I will be ordering from Reos mods in a day or 2 , just finding out who needs anything ?

Shipping to be shared if possible

Reactions: Like 1


----------



## PeterHarris (1/7/14)

@soonkia 

from last time - just double check:
_"A subohm repair kit - but I can only pay you on Wednesday, so if that doesn't work for you, you can skip my request"_


----------



## PeterHarris (1/7/14)

from my side i'm all good thanks


----------



## Yiannaki (1/7/14)

Hey bud. I might be keen. Will pm you 

Sent from my SM-N9005 using Tapatalk


----------



## shabbar (1/7/14)

Shweet !!


----------



## Andre (1/7/14)

Thanks for the offer. I am always tempted, but shall wait for the new atomizers this time.

Reactions: Like 1


----------



## Yiannaki (1/7/14)

Andre said:


> Thanks for the offer. I am always tempted, but shall wait for the new atomizers this time.




Any indication when these will be available? 

Sent from my SM-N9005 using Tapatalk


----------



## shabbar (1/7/14)

Id like to know also ?

Reactions: Like 1


----------



## shabbar (1/7/14)

Then again I was perfectly happy with the rm2 . And the ceramic deck


----------



## Andre (1/7/14)

Yiannaki said:


> Any indication when these will be available?
> 
> Sent from my SM-N9005 using Tapatalk


@Rob Fisher said (said this last Thursday) within a week or so.
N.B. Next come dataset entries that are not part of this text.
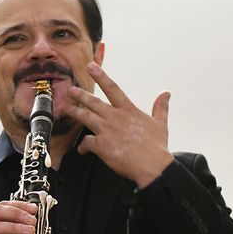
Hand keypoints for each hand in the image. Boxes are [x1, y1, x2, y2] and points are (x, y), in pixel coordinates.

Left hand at [65, 62, 173, 187]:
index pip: (113, 88)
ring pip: (85, 117)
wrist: (152, 166)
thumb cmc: (157, 147)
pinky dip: (83, 146)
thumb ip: (160, 107)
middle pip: (93, 102)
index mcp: (129, 110)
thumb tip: (166, 94)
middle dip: (80, 95)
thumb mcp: (161, 124)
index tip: (91, 66)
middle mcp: (116, 117)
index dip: (101, 76)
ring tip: (66, 109)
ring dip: (75, 112)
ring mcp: (107, 131)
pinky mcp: (101, 146)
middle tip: (70, 90)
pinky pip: (86, 142)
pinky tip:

So, cannot be too far away. Problem of course will be which one or two to chose as there is not much prior experience like the tried and trusted Reomizer. Maybe I shall wait to hear some reviews first, not sure.
http://www.e-cigarette-forum.com/forum/reos-mods/577376-atomizers-i-am-working.html

Reactions: Like 1


----------



## shabbar (1/7/14)

I think so too , can always do another group buy for the attys

Reactions: Like 1


----------



## Rooigevaar (1/7/14)

Some things I need but will have to wait for the next round, my budget is way over spent, at least I will be losing some weight this month, no more money for food... but at least the vape will be good!

Reactions: Like 1 | Funny 1


----------



## shabbar (1/7/14)

count me in for the next one !! will be needing that bf atomic ??


----------



## Andre (1/7/14)

shabbar said:


> count me in for the next one !! will be needing that bf atomic ??
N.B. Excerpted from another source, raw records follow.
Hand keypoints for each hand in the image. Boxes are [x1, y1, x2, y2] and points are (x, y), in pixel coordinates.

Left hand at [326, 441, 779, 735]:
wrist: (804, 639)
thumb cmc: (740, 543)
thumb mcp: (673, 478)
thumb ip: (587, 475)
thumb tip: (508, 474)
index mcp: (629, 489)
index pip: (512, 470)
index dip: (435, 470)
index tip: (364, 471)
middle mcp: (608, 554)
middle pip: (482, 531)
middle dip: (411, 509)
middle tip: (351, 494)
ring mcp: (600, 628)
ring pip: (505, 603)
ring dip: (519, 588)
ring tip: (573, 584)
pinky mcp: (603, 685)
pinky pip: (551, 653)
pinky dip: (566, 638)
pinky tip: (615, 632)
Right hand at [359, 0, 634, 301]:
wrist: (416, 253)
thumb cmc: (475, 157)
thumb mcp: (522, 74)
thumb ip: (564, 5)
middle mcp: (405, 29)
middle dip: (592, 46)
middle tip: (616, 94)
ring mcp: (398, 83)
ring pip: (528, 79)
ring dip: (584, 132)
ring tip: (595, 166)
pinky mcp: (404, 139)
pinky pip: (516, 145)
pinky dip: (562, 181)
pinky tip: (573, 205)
Yip, also leaning towards that one.


----------



## MurderDoll (1/7/14)

Andre said:


> Yip, also leaning towards that one.





shabbar said:


> count me in for the next one !! will be needing that bf atomic ??




Won't it be cheaper, quicker and easier to just mod one to BF?


----------



## Andre (1/7/14)

MurderDoll said:


> Won't it be cheaper, quicker and easier to just mod one to BF?
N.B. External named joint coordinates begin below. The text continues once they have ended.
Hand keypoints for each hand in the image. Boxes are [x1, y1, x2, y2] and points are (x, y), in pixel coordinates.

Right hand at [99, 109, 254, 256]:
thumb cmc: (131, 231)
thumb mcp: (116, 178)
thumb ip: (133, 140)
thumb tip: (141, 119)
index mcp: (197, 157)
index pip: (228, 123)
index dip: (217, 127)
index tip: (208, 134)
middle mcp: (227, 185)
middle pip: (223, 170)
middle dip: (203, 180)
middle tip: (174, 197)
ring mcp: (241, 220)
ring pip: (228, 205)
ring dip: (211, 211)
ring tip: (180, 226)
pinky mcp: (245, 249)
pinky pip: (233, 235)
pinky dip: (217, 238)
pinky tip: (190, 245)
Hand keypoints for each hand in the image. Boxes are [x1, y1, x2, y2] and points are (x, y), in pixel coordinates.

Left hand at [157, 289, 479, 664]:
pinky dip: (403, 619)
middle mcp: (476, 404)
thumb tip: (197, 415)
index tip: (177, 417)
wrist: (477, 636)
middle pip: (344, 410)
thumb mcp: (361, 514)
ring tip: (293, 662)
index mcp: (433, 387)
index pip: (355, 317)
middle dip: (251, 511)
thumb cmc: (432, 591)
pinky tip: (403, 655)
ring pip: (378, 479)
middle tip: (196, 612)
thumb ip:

Yip, probably. But I do not have access to the required equipment. And would need to source an Atomic as well.

Reactions: Like 1 | Agree 1


----------



## shabbar (1/7/14)

By the looks of things is it only myself and @Yiannaki and @Mornat ?


----------



## Rob Fisher (1/7/14)

I have to say I think the Cyclone is the best bottom fed atty for the REO… it’s the one I use most of the time… I just love the way it so easy to pull off the top and change the wick!

Yes the Reomiser is great to build a coil for and the ceramic deck is awesome but the Cyclone is more forgiving for the over squonker and the simple pull off is such a huge win!

But of course when Rob does put the new bottom fed atty’s on the web site there is little doubt that I may try a couple of them! What I should do is wait for @Andre to test them first!


----------



## shabbar (1/7/14)

I would love to have a cyclone but they are so expensive !!!

This time round I'm going for the lp so once the other bf attys are out we can do a group buy ?

Rob when do you expect your Woodville back ?


----------



## Rob Fisher (1/7/14)

shabbar said:


> I would love to have a cyclone but they are so expensive !!!
> 
> This time round I'm going for the lp so once the other bf attys are out we can do a group buy ?
> 
> Rob when do you expect your Woodville back ?


 
It's gonna be sometime @shabbar! It only left yesterday and it will take about 2 weeks to get there and then it has to get a makeover... so I guess in a months time.


----------